5’-GGCAAGGTGTAGGGGGG-3’ (exon 3, antisense),

5’-ACATCAGCACCCAAGGACACCA-3’ (exon 4, antisense),

5’-TGTGAACTCCGTGAACTCTGAC-3’ (exon 5, antisense) and

5’-GGCCTCCAAACACACAGTCATC-3’ (exon 6, antisense) for IκBα; and

5’-CTGTGGGGCAAGGTGAAC-3’ (exon 1, sense) and

5’-CAGGAGTGGACAGATCCC-3’ (exon 2, antisense) for β-globin.

In vitro kinase assay

Wild-type FLAG-p27 or FLAG-p27* were purified from the lysate of HEK293T cells

transfected with pcDNA3-FLAG-p27 or pcDNA3-FLAG-p27* by immunoprecipitating

the FLAG-tagged protein using the anti-FLAG antibody (clone M2). The

immunoprecipitates were suspended in kinase buffer and boiled for 5 min. The boiled

FLAG-p27 or FLAG-p27* was mixed with CDK2 immunopurified from cells using an

anti-CDK2 antibody (Santa Cruz), [γ-32P]ATP and histone H1 (Roche), and incubated

for 20 min at 30 °C. The samples were analyzed by autoradiography and Western

blotting.

In vivo kinase assay

For detection of the CDK2-inhibitory activity of exogenously expressed p27* in cells,

HEK293T cells were transfected with pcDNA3.1, pcDNA3.1-FLAG-p27, or

pcDNA3.1-FLAG-p27*. The protein complex was precipitated from the transfected

cells with the anti-CDK2 antibody, and the kinase activity in the complex was measured

by the in vitro kinase assay. For comparison of the CDK-inhibitory activity of p27*

induced by the drug treatment, HEK293T cells were treated with MeOH, FR901464, or

SSA, or transfected with pcDNA3.1, pcDNA3.1-FLAG-p27, or pcDNA3.1-FLAG-p27*,

and then the kinase activity in the CDK2 complex was measured.

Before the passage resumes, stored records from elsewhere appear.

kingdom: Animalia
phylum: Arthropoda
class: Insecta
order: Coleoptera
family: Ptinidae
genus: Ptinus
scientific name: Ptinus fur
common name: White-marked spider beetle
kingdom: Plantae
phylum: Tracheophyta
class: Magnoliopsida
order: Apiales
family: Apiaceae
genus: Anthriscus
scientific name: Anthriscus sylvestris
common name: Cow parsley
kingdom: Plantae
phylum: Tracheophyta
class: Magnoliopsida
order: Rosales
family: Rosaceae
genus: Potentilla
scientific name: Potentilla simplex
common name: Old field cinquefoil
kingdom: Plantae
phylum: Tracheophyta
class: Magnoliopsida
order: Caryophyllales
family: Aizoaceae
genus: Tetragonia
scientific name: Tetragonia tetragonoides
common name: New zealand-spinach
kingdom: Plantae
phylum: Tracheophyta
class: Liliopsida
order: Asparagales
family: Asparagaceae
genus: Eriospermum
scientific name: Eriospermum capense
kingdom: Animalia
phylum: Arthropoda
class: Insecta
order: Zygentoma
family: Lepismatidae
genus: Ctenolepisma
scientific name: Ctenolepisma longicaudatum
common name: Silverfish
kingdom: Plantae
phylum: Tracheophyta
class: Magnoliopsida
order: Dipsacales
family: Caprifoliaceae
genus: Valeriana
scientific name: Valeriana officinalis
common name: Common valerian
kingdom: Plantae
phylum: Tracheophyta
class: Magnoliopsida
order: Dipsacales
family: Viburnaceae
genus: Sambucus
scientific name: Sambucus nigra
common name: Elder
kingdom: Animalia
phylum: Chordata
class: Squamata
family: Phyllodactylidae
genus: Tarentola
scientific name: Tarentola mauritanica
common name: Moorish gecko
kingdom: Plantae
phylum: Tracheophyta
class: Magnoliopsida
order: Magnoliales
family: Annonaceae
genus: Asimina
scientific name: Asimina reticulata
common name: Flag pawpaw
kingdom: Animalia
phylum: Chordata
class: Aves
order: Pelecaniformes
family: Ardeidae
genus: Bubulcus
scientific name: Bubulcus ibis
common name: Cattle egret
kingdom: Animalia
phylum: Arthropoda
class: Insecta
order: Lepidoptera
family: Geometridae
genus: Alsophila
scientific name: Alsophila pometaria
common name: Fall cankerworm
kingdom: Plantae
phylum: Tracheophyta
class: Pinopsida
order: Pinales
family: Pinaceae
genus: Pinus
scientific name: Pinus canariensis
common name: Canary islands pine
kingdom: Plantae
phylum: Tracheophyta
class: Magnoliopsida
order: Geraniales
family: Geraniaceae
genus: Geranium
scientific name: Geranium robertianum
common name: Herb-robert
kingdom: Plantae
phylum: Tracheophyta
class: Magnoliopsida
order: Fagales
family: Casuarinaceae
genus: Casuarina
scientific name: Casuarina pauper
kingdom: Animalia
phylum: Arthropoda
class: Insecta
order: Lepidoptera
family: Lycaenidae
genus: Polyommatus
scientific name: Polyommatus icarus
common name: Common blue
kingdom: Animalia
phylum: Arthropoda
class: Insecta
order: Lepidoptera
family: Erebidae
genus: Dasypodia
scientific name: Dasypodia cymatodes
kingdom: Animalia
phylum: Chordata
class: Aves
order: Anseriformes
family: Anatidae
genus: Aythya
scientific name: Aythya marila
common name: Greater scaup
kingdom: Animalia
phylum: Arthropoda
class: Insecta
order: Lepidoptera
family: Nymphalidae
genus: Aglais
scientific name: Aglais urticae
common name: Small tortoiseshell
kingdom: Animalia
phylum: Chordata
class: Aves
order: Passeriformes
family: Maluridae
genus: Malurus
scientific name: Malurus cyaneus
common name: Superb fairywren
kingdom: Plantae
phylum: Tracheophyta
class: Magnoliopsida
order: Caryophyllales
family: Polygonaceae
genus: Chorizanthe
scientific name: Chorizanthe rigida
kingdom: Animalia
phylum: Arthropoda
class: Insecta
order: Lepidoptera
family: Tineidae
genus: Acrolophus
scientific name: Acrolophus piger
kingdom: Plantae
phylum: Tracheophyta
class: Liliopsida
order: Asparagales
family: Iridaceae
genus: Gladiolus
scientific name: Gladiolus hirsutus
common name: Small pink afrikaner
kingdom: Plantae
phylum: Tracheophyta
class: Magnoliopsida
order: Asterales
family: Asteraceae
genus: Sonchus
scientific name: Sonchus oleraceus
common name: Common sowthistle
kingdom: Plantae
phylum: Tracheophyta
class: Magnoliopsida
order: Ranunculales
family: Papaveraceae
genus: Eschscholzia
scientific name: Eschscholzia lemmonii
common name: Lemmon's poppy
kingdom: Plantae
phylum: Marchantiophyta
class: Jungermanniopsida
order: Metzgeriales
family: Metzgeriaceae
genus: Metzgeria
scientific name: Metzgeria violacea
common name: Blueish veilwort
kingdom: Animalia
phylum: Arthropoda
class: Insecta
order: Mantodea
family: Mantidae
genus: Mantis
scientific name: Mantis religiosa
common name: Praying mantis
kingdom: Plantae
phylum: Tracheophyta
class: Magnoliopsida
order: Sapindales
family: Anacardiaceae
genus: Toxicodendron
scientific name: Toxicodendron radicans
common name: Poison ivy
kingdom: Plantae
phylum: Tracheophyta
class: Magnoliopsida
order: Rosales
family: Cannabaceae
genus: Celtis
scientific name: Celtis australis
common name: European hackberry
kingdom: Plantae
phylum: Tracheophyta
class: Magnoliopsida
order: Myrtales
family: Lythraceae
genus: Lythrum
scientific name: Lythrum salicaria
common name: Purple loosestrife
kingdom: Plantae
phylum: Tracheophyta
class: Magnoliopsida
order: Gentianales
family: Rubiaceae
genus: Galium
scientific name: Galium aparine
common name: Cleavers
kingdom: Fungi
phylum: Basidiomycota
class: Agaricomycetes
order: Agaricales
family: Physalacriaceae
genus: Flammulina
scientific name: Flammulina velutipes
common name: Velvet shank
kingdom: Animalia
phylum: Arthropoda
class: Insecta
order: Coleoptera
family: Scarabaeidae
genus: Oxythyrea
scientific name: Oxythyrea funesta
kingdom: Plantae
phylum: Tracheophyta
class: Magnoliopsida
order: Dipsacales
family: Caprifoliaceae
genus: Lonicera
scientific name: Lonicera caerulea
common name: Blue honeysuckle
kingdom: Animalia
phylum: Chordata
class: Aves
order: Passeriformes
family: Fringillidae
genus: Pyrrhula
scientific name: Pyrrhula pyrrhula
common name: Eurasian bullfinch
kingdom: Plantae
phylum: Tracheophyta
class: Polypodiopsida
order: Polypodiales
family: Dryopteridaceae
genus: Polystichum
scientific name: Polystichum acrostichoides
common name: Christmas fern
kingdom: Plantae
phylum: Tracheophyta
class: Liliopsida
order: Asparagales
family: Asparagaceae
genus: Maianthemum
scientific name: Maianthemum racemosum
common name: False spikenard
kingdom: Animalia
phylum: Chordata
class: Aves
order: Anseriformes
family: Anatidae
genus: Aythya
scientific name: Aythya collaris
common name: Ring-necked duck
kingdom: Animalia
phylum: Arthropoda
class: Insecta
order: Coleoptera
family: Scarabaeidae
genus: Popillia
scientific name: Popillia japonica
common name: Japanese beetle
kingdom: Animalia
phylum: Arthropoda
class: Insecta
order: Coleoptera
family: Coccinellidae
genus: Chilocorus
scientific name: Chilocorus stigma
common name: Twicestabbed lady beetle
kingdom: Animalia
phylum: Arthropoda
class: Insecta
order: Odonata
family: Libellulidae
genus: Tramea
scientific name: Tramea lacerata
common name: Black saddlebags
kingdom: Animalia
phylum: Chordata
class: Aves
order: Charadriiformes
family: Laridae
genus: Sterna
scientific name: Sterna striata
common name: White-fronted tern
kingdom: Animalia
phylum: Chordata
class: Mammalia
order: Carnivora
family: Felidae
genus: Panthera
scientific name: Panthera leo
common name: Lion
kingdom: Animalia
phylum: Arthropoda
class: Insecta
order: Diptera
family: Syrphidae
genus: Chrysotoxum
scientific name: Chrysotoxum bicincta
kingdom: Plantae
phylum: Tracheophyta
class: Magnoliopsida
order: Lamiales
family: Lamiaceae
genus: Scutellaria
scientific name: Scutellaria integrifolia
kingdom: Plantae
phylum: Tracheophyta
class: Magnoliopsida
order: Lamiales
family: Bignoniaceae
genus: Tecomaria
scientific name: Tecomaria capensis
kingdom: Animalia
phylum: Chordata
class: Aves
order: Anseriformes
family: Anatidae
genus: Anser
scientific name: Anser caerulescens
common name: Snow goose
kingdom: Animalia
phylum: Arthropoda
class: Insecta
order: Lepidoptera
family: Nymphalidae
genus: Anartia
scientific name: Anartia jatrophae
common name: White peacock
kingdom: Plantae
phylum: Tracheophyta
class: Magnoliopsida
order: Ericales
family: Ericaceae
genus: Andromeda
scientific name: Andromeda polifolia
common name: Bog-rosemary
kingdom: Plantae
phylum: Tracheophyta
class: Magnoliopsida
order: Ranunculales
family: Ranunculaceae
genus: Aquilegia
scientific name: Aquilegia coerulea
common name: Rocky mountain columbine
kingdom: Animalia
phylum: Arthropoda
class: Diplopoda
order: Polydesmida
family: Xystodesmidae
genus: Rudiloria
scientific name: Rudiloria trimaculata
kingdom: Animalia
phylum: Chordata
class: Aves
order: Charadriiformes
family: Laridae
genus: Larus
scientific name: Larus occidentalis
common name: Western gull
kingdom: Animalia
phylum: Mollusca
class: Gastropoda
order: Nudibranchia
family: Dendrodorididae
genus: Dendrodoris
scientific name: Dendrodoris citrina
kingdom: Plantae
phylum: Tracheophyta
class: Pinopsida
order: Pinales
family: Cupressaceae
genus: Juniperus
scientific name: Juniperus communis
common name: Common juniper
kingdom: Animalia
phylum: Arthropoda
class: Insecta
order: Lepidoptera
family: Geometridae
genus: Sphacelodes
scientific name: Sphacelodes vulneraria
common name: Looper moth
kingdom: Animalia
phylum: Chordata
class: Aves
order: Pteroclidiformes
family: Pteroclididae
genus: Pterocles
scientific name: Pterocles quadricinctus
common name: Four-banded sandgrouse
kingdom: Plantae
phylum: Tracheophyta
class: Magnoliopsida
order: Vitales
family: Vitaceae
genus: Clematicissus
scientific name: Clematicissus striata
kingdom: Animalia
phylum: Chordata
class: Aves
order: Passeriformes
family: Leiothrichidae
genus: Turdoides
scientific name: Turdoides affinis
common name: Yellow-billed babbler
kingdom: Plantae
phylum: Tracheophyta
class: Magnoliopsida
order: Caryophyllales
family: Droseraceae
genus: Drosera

FR901464 and spliceostatin A stability assay

Five mg of FR901464 and spliceostatin A were incubated with Dulbecco's modified

Eagle's medium containing 10% heat-inactivated fetal bovine serum (Sigma) for 0, 1, 3

and 6 h at 37 ºC. Compounds were extracted with ethyl acetate, dried and dissolved in

methanol. The residual amounts of the compounds were determined with a Waters 600

LC system using UV absorption at 254 nm.

NMD assay

HeLa cells were transfected with either β-globin WT or β-globin NS39, together with

an internal control plasmid β-globin wt+300+e3. The transfected cells were treated

with MeOH (6 h), FR901464 (6 h, 10 ng/ml) or cycloheximide (6 h, 100 ng/ml).

Northern blotting was performed using mRNAs prepared from the transfected cells.

DIG-labeled β-globin mRNA transcribed in vitro was used for the probe.